<<<<

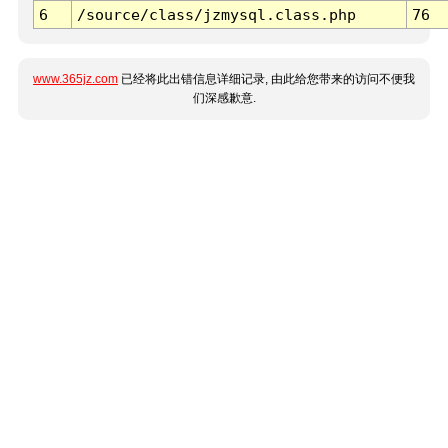
6
/source/class/jzmysql.class.php
76
www.365jz.com
已经将此出错信息详细记录, 由此给您带来的访问不便我
们深感歉意.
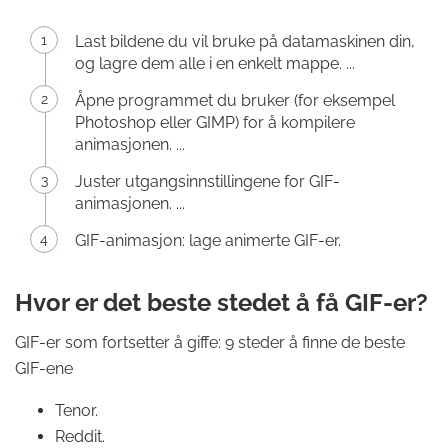
Last bildene du vil bruke på datamaskinen din,
og lagre dem alle i en enkelt mappe. ...
Åpne programmet du bruker (for eksempel
Photoshop eller GIMP) for å kompilere
animasjonen. ...
Juster utgangsinnstillingene for GIF-
animasjonen. ...
GIF-animasjon: lage animerte GIF-er.
Hvor er det beste stedet å få GIF-er?
GIF-er som fortsetter å giffe: 9 steder å finne de beste
GIF-ene
Tenor.
Reddit.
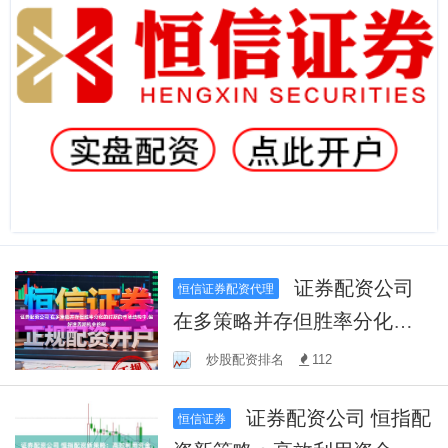
证券配资公司
恒信证券配资代理
在多策略并存但胜率分化的
时期的市场结构中,偏好逆周
炒股配资排名
112
期机会的耐
证券配资公司 恒指配
恒信证券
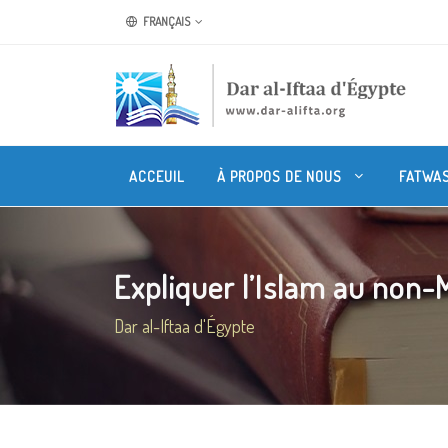
FRANÇAIS
ACCEUIL
À PROPOS DE NOUS
FATWA
Expliquer l’Islam au non
Dar al-Iftaa d'Égypte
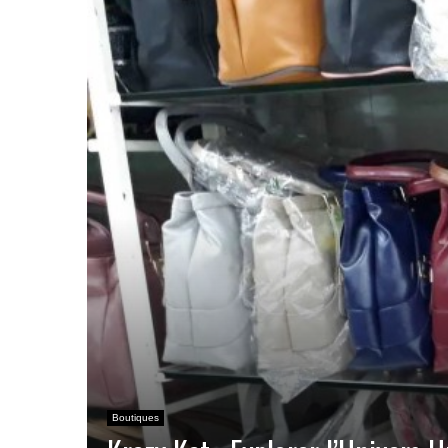
Boutiques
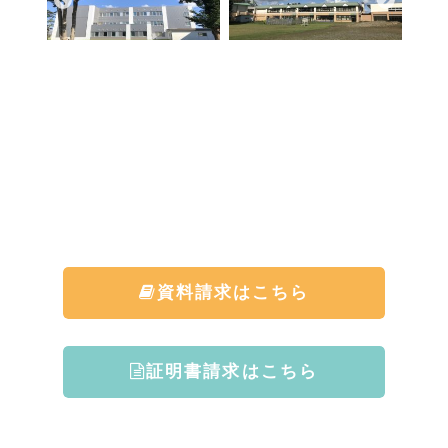
資料請求はこちら
証明書請求はこちら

>>>>

• TASK DIRECTIONS
For each line of the entries that holds the word "beste", pull that line out.

• YOUR RESPONSE
Hvor er det beste stedet å få GIF-er?
GIF-er som fortsetter å giffe: 9 steder å finne de beste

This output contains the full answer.